• ARTICLE
Let’s see…Stephen Harper decides to waste $300-some million to con the electorate into giving him the majority government he so richly doesn’t deserve, and he…lost.
Stéphane Dion, the only electable alternative to Harper’s one-man theocratic despotism, ran on a largely environmental platform–the carbon tax–and he…lost.
NDP leader Jack Layton used hackneyed appeals to Mr. and Mrs. “Ordinary Canadian” to get him into 24 Sussex Dr., and he…lost.
Green Party leader Elizabeth May proved that a fledgling, fourth-place national party, no matter how sincere, only serves to split the anti-Harper vote. Yep, she lost, too.
In fairness to May, though, no honest expression of the popular will was possible because of Canada’s undemocratic first-past-the-post electoral system, and the Israel Lobby’s political and media influence.
That Harper and his gang would end up forming a second minority government was not surprising–most people expected it, given the lacklustre alternatives–”but the fact that he gained seats is an appalling indictment of the state of Canada’s democracy. Voters faced a no-win choice among parties led by The Goof, The Bland or The Ugly, and the result can be read as an expression of disgust with all three.
THE UGLY (STEPHEN HARPER)

• LISTED ENTRIES
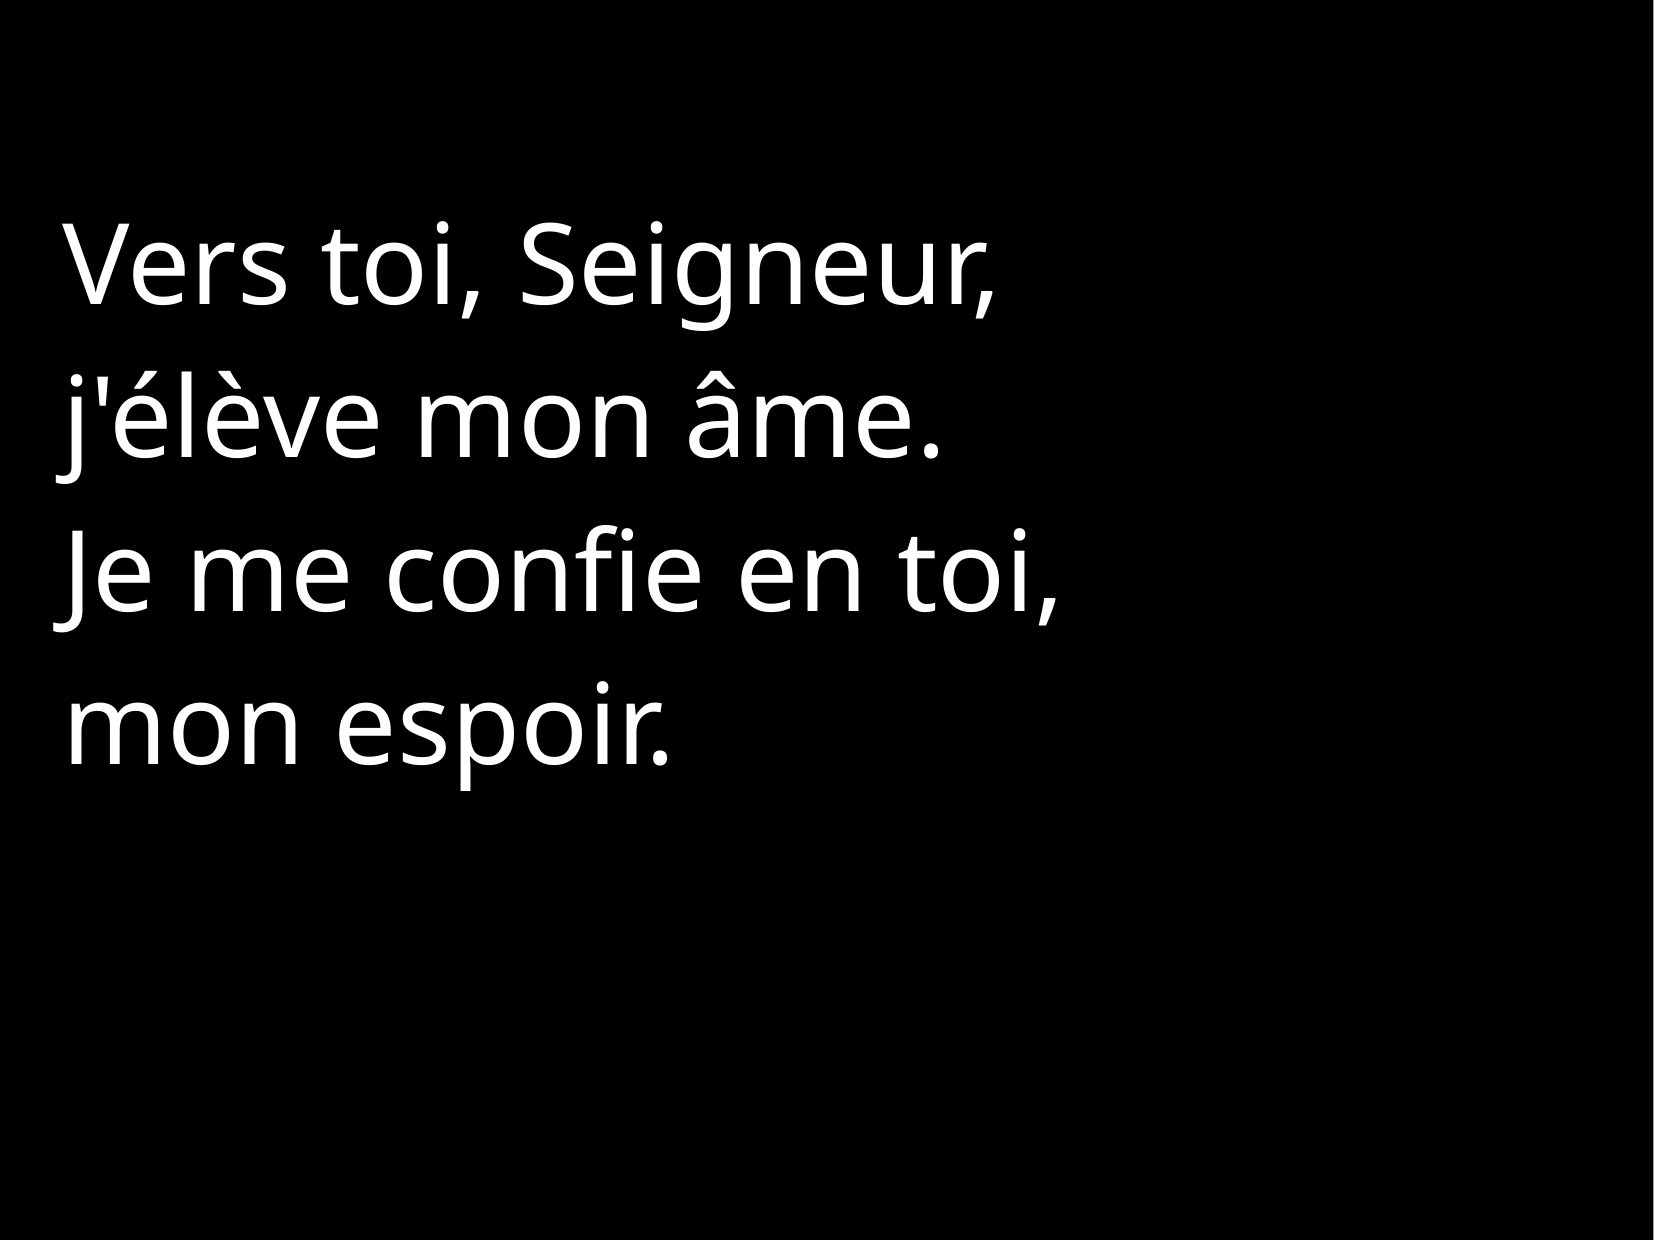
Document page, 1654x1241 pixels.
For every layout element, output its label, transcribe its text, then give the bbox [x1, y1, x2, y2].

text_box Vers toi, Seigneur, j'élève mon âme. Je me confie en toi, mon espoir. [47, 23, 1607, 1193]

* * *

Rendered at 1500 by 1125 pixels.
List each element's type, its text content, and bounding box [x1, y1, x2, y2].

• GOALS
(a) Condense the commentary's paragraph beginning "That Harper and his gang" into a short bulleted list that keeps its main facts.
(b) Reproduce the part of the commentary that begins at the words "Green Party leader" and stops after "she lost, too.", substituting "budding" for "fledgling".
Answer using only the commentary.

• RESPONSE LIST
(a)
- Most people expected Harper and his gang to form a second minority government, given the lacklustre alternatives.
- That he gained seats is an appalling indictment of the state of Canada's democracy.
- Voters faced a no-win choice among parties led by The Goof, The Bland or The Ugly.
- The result can be read as an expression of disgust with all three.

(b)
Green Party leader Elizabeth May proved that a budding, fourth-place national party, no matter how sincere, only serves to split the anti-Harper vote. Yep, she lost, too.